• Don't try to delete all the rows at once. Even in simple recovery mode, all the activity must be logged for the duration of the statement. Drop batches of rows until there are no more remaining. The optimum batch size depends on row size, server configuration, etc., and may be arrived at through testing.

    WHILE 1=1 BEGIN

    DELETE TOP (10000) FROM dbo.table WHERE id > 20877065 ;

    IF @@ROWCOUNT = 0 BREAK ;

    END

    An alternate technique is to copy the data you want to keep into a temp table, then truncate the main table and reload it. The TRUNCATE operation is minimally logged, although both record-copying operations will be logged. If much more data is being deleted than being kept, this is a better approach. This assumes there are no foreign key complications, but you may want to drop foreign keys on this table and recreate them after the delete no matter which version you use.

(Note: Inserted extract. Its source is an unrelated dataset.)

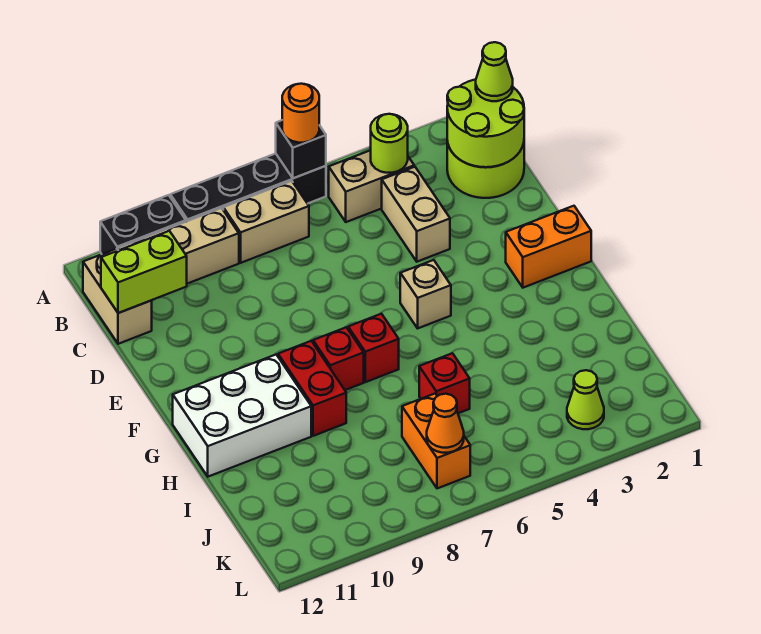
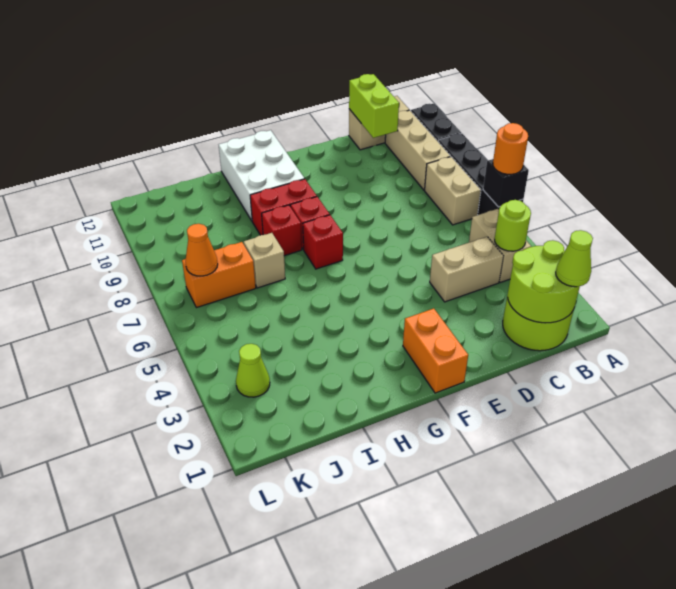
tan 1x1 brick [400,260,451,328] -> tan 1x1 brick moved to [244,233,285,288]
red 1x1 brick [419,353,470,413] -> red 1x1 brick moved to [262,205,302,256]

    SELECT * INTO #table FROM dbo.table WHERE id <= 20877065 ;

    IF @@ROWCOUNT > {expected row count} BEGIN

    TRUNCATE TABLE dbo.table ;

    INSERT INTO dbo.table WITH(TABLOCKX) SELECT * FROM #table ;

    IF @@ROWCOUNT > {expected row count}

    DROP TABLE #table ;

    END

    Other considerations:

    The DELETE TOP (N) version works best if "WHERE id > 20877065" is referencing a clustered primary key. If for example you're keeping the first million rows of a fifty-million row table, and id is not the clustered key, it will probably have to table scan through those first million rows every iteration before finding ten thousand rows to delete. Repeat 4900 times. If id is the clustered primary key, it will be able to find the rows to delete very quickly.

    If the table is a heap (no clustered index or key), then the TRUNCATE TABLE version is emphatically the best choice.